A plan to repeal a Depression-era law curbing utility monopoly abuses was dropped from a draft Senate energy bill unveiled on Friday after controversial remarks from the head of the Federal Energy Regulatory Commission (FERC), a Senate aide said.
/ Source: Reuters

A plan to repeal a Depression-era law curbing utility monopoly abuses was dropped from a draft Senate energy bill unveiled on Friday after controversial remarks from the head of the Federal Energy Regulatory Commission (FERC), a Senate aide said.

The House of Representatives last month passed a wide-sweeping energy bill that would repeal the law, the Public Utility Holding Company Act (PUHCA) of 1935.

Similar language was included in previous versions of Senate energy legislation that stalled during the past four years. However, the repeal was dropped from a draft bill the Senate Energy Committee released on Friday, Senate aides said.

The utility industry has long lobbied for PUHCA to be repealed, while consumer groups contend the law is needed to ensure fair competition in the electricity market.

Some Democrats on the Senate Energy Committee insisted PUHCA could be repealed only if the energy bill gave the FERC more power to review utility mergers.

But alarm bells went off among some committee members when FERC Chairman Pat Wood this week said his agency should order Duke Energy Corp. to join a regional grid group as a condition for FERC to approve its $9 billion merger with Cinergy Corp., according to a panel aide.

Cinergy belongs to the Midwest’s independent grid operator. but Duke has not made a commitment to join one.

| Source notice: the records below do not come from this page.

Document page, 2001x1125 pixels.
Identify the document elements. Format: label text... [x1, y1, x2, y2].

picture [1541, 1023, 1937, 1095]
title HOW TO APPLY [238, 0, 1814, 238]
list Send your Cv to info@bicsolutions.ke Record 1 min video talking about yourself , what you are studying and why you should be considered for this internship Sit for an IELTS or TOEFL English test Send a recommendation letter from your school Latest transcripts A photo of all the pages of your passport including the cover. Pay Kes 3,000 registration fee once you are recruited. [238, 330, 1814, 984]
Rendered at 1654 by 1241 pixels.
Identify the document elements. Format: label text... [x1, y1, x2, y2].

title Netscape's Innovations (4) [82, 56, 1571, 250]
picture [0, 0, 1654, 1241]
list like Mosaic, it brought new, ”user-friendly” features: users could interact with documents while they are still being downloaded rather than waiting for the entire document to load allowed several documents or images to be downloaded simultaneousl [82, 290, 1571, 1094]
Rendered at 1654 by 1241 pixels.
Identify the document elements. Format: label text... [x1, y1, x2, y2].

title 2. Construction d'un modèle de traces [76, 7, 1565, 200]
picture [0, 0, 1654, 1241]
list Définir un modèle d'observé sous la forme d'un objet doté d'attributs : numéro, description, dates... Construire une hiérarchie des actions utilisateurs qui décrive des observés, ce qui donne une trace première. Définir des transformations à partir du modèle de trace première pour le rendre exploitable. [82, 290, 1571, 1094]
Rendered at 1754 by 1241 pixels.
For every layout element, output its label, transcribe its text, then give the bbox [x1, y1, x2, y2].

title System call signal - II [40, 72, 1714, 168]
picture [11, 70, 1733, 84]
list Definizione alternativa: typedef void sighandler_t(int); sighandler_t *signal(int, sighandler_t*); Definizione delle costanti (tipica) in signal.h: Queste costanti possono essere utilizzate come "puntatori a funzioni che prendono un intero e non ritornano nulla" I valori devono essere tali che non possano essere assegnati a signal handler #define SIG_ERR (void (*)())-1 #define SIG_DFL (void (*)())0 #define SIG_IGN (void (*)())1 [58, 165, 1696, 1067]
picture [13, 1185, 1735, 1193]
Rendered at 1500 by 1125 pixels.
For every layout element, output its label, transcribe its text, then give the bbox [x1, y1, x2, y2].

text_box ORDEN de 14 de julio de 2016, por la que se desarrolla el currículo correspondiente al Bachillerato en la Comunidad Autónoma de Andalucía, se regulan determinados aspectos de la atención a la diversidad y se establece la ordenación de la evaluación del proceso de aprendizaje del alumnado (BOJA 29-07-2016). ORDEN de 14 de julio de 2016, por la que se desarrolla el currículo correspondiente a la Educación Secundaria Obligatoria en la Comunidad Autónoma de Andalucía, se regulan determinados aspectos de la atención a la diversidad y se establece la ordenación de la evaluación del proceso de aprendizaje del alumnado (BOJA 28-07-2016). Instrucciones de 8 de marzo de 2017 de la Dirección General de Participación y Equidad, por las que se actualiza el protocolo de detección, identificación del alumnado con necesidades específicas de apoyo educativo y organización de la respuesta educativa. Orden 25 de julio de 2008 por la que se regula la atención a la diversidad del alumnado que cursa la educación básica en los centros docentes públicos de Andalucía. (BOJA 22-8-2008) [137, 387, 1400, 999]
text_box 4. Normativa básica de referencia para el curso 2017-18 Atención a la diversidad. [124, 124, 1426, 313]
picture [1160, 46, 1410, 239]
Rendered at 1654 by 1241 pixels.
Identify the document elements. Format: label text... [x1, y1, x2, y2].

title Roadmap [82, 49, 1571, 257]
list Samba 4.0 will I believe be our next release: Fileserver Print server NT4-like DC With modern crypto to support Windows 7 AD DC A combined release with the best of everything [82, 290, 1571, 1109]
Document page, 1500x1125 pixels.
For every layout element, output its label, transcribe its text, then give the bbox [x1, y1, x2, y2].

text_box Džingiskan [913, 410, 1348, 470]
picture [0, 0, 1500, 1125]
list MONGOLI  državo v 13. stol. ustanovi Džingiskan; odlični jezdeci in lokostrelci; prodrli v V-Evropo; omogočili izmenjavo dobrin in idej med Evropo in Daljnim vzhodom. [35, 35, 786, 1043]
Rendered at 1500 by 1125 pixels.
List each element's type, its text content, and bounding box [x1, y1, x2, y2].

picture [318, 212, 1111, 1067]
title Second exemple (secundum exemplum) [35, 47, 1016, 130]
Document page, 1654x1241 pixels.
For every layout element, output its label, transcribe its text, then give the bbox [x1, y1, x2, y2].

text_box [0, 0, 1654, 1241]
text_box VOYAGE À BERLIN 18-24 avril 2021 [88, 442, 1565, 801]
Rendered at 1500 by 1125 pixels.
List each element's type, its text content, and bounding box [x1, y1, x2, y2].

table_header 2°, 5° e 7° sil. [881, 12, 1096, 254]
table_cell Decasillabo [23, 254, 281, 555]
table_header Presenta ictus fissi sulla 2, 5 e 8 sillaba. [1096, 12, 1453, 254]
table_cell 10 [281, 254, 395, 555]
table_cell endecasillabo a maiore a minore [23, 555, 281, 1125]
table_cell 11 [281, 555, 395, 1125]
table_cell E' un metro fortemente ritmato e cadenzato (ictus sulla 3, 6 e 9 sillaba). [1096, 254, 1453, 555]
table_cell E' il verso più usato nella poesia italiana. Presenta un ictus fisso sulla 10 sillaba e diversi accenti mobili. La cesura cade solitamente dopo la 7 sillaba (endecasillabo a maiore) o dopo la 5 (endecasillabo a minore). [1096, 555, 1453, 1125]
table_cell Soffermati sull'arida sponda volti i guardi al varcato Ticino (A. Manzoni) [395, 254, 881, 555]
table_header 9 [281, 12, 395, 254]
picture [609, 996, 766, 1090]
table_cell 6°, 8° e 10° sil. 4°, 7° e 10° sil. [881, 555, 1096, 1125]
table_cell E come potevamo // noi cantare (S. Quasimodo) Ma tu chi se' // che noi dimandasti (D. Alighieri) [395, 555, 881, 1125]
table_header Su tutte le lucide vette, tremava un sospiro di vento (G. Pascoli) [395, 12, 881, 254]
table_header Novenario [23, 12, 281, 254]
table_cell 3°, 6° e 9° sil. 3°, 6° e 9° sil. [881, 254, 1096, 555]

FERC has pushed utilities to put their transmission grids under the supervision of an independent party to allay anti-competitive concerns.

Passed amid Congress’ trust-busting push, PUHCA clipped public utility holding companies’ monopoly power by requiring them to be physically connected to the transmission grid and to limit their operations to a single area or region.

Alex Flint, the committee aide, said the Republican and Democratic heads of the panel decided to leave PUHCA intact.

“Pat Wood’s comments about using merger review to force divestiture of transmission assets ... raised concern about vesting significant merger review authority at FERC,” he said.

A FERC spokesman said Flint “mischaracterized” Wood’s comments. Duke would maintain ownership of its grid assets even if it joined a regional grid group, the spokesman said.

“This simply means that the transmission assets can’t be used to discriminate in wholesale markets,” the FERC spokesman said. The Justice Department and Federal Trade Commission have repeatedly asked FERC to order divestitures as conditions for previous mergers but FERC has declined, the spokesman said.

A Duke Energy spokesman was not available for comment.

Last week, an administrative law judge with the Securities and Exchange Commission rejected the 2000 merger of American Electric Power and Central and South West Corp., saying it does not meet PUHCA’s requirement that the merged company operate in a single area.